Nobody loves me, everyone betrays me, you can't rely on friends - such thoughts often revolve in the head of a potential "victim". In psychology, there is even a special concept that characterizes such people - victim syndrome. Its reasons are quite deep and not as simple as it might seem at first glance. Such a syndrome can ruin a person's life quite easily.
The victim syndrome has its roots in a person's childhood. Moreover, both men and women can suffer from it in equal conditions. The reason may be dislike, when children felt unnecessary to their parents, were the second or third child after a brother or sister, who practically did not get special benefits. Because of this, from childhood, they develop a feeling of their own inferiority and the conviction that they are not worthy of anything more. Moreover, this thought sits so tightly in their subconscious that it seems that life itself constantly offers them situations that are played out not in favor of the “victims”.
The victim syndrome is characterized by the indifference of the person himself to what is happening in his life.

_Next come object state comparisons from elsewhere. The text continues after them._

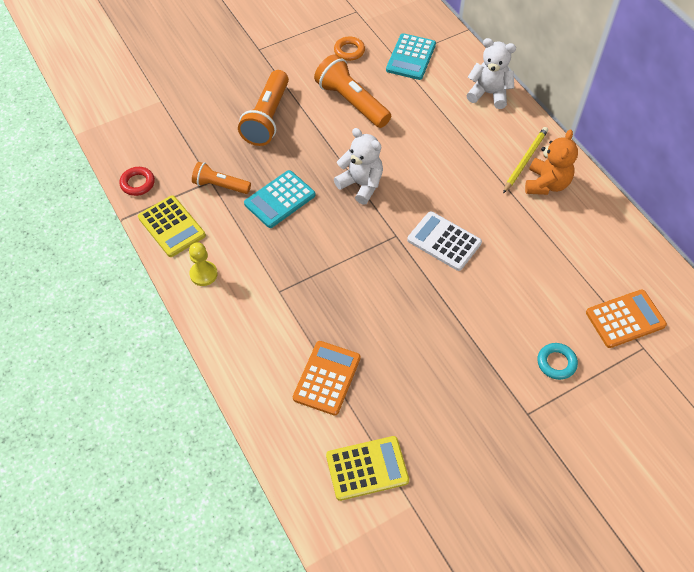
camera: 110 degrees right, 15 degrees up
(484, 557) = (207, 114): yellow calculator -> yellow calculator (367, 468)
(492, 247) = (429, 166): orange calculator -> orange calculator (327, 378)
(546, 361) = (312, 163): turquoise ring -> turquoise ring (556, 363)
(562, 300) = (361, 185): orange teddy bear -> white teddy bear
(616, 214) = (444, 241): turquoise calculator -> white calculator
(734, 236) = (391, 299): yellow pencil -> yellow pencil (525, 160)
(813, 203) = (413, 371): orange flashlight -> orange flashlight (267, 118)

He simply resigns himself to the fact that his beloved and close people leave him, friends only use when they need to, they do not respect him at work.
Often, "victims" are characterized as dull and boring people who do not stand out from the crowd, speak quietly, do not have pronounced gestures and apologize even in situations when they are right. Their inability to stand up for themselves and becomes the reason for the use of "victims" by other people for their own purposes.
Blaming the parents and believing that they have ruined life is very common for the victim. Moreover, in most cases, people suffering from this syndrome are happy with everything. After all, you don't need to work on yourself to fix everything.
If you are tired of being a whipping boy all the time, and you decide to start a new life in which there will be no place for victim syndrome, you will have to take your will into a fist.
Take a look at yourself first and notice your progress. Be sure to write them all down in a notebook. Thoughts denounced in a letter look more monumental, and besides, you will be able to more visually evaluate everything that you have been able to achieve. Be sure to record all the positive traits you have. But do not dwell on the negative - it destroys, and you have already scourged yourself quite strongly with the consciousness of your own insignificance.
Include auto-training in your daily schedule. Be sure to tell yourself every day that you are a great person who deserves all kinds of benefits, and your opinion should be taken into account.
Next, the most difficult thing is to learn to refuse in those situations when you do not want to do something, but you are under pressure. It is difficult, but possible. Remember that at first people will be perplexed - after all, they are used to the fact that you are reliable, and breaking stereotypes is a rather difficult process. Therefore, you can first practice with unfamiliar people. For example, on colleagues from the department with whom you rarely meet, and nothing changes from them in your work.
Experts say that it is enough to carry out such recommendations for 15-20 days for the consciousness of the person-victim to begin to change. Naturally, after this period, you should not give up the practice. And pretty soon you will feel how your type of behavior changes, sacrifice goes away, you begin to communicate with people on an equal footing.
If you cannot get rid of the victim's syndrome on your own, see your doctor. This means that the reasons lie deeper and only a professional can get to the bottom of them.